6 Workflow management
- Define what a workflow management system is.
- List the benefits of using a workflow management system.
- Explain the benefits of using Nextflow as part of your bioinformatics workflow.
6.1 Workflows
Analysing data involves a sequence of tasks, including gathering, cleaning, and processing data. These sequence of tasks are called a workflow or a pipeline. These workflows typically require executing multiple software packages, sometimes running on different computing environments, such as a desktop or a compute cluster. Traditionally these workflows have been joined together in scripts using general purpose programming languages such as Bash or Python.
However, as workflows become larger and more complex, the management of the programming logic and software becomes difficult.
6.2 Workflow management systems
Workflow Management Systems (WfMS), such as Snakemake, Galaxy, and Nextflow have been developed specifically to manage computational data-analysis workflows in fields such as Bioinformatics, Imaging, Physics, and Chemistry.
WfMS contain multiple features that simplify the development, monitoring, execution and sharing of pipelines.
Key features include;
- Run time management: Management of program execution on the operating system and splitting tasks and data to run at the same time in a process called parallelisation.
- Software management: Use of technology like containers, such as Docker or Singularity, that packages up code and all its dependencies so the application runs reliably from one computing environment to another.
- Portability & Interoperability: Workflows written on one system can be run on another computing infrastructure e.g., local computer, compute cluster, or cloud infrastructure.
- Reproducibility: The use of software management systems and a pipeline specification means that the workflow will produce the same results when re-run, including on different computing platforms.
- Reentrancy: Continuous checkpoints allow workflows to resume from the last successfully executed steps.
6.3 Nextflow basic concepts
Nextflow is a workflow management system that combines a runtime environment, software that is designed to run other software, and a programming domain specific language (DSL) that eases the writing of computational pipelines.

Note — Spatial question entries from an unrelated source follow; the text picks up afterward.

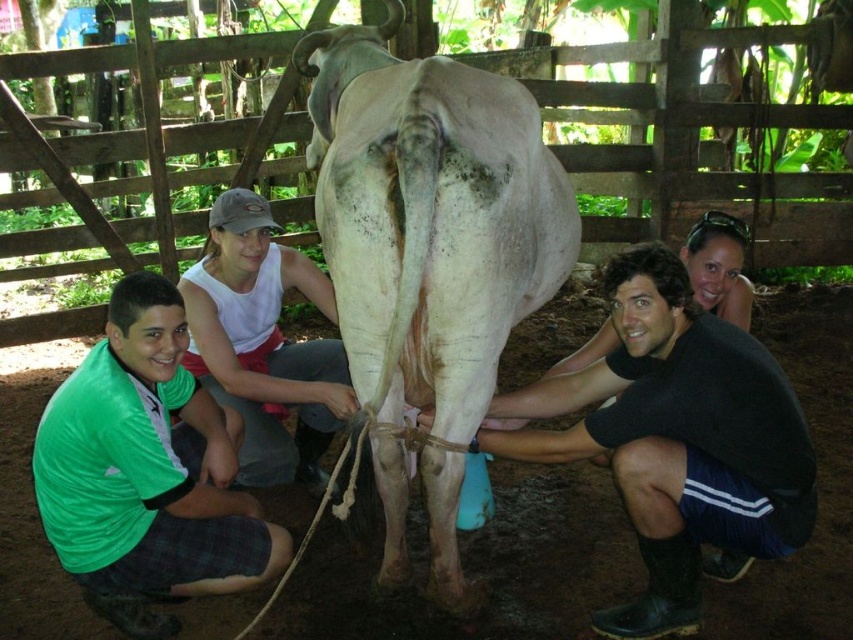
Does black rubber boots at lower right have a larger size compared to green fabric shirt at center?

Actually, black rubber boots at lower right might be smaller than green fabric shirt at center.

Is black rubber boots at lower right above green fabric shirt at center?

No, black rubber boots at lower right is not above green fabric shirt at center.

Find the location of `black rubber boots at lower right`. black rubber boots at lower right is located at coordinates (676, 438).

This screenshot has height=640, width=853. What do you see at coordinates (430, 218) in the screenshot?
I see `white matte cow at center` at bounding box center [430, 218].

Is point (427, 513) closer to viewer compared to point (105, 458)?

No.

Describe the element at coordinates (430, 218) in the screenshot. I see `white matte cow at center` at that location.

Locate an element on the screen. white matte cow at center is located at coordinates (430, 218).

Who is lower down, black rubber boots at lower right or green fabric shirt at lower left?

Nextflow is built around the idea that Linux is the lingua franca of data science. Nextflow follows Linux’s “small pieces loosely joined” philosophy: in which many simple but powerful command-line and scripting tools, when chained together, facilitate more complex data manipulations.
Nextflow extends this approach, adding the ability to define complex program interactions and an accessible (high-level) parallel computational environment based on the dataflow programming model, whereby processes
are connected via their outputs
and inputs
to other processes
, and run as soon as they receive an input. The diagram below illustrates the differences between a dataflow model and a simple linear program .
In a simple program (a), these statements would be executed sequentially. Thus, the program would execute in three units of time. In the dataflow programming model (b), this program takes only two units of time. This is because the read quantitation and QC steps have no dependencies on each other and therefore can execute simultaneously in parallel.
6.3.1 Nextflow core features
Fast prototyping: A simple syntax for writing pipelines that enables you to reuse existing scripts and tools for fast prototyping.
Reproducibility: Nextflow supports several container technologies, such as Docker and Singularity, as well as the package manager Conda. This, along with the integration of the GitHub code sharing platform, allows you to write self-contained pipelines, manage versions and to reproduce any former configuration.
Portability: Nextflow’s syntax separates the functional logic (the steps of the workflow) from the execution settings (how the workflow is executed). This allows the pipeline to be run on multiple platforms, e.g. local compute vs. a university compute cluster or a cloud service like AWS, without changing the steps of the workflow.
Simple parallelism: Nextflow is based on the dataflow programming model which greatly simplifies the splitting of tasks that can be run at the same time (parallelisation).
Continuous checkpoints: All the intermediate results produced during the pipeline execution are automatically tracked. This allows you to resume its execution from the last successfully executed step, no matter what the reason was for it stopping.
6.3.2 Scripting language
Nextflow scripts are written using a language intended to simplify the writing of workflows. Languages written for a specific field are called Domain Specific Languages (DSL), e.g., SQL is used to work with databases, and AWK is designed for text processing.
In practical terms the Nextflow scripting language is an extension of the Groovy programming language, which in turn is a super-set of the Java programming language. Groovy simplifies the writing of code and is more approachable than Java. Groovy semantics (syntax, control structures, etc) are documented here.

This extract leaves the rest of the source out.